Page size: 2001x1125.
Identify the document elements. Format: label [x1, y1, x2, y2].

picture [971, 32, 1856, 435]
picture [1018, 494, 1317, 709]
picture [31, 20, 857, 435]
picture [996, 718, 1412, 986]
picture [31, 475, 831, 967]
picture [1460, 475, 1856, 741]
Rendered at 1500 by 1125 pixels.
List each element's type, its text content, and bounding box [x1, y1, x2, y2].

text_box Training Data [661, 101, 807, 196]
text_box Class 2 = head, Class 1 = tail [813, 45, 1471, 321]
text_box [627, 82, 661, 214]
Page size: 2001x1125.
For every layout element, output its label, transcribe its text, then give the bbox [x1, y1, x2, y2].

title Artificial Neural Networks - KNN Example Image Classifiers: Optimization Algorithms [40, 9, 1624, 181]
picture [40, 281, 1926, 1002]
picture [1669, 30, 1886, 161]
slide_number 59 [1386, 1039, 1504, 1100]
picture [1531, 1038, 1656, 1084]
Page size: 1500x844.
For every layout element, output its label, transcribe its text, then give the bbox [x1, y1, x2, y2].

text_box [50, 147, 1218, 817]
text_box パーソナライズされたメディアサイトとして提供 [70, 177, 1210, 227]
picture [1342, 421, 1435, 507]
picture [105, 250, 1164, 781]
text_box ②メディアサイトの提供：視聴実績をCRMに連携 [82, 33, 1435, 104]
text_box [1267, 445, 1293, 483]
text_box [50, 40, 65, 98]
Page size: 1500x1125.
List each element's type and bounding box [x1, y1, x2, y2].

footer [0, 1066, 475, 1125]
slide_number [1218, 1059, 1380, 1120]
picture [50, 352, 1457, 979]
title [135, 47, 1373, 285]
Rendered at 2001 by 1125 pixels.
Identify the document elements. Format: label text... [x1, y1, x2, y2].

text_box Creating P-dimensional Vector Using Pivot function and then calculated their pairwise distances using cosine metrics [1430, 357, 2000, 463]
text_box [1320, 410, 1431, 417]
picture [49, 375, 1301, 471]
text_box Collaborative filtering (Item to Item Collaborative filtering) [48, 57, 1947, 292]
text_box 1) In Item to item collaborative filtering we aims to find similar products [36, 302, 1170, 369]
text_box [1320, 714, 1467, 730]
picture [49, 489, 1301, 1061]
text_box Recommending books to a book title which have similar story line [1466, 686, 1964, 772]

########

### INSTRUCTIONS FOR THE TASK
Copy every line in the data above that has the string "Page" in it.

### WRITTEN ANSWER
Page size: 2001x1125.
Page size: 2001x1125.
Page size: 1500x844.
Page size: 1500x1125.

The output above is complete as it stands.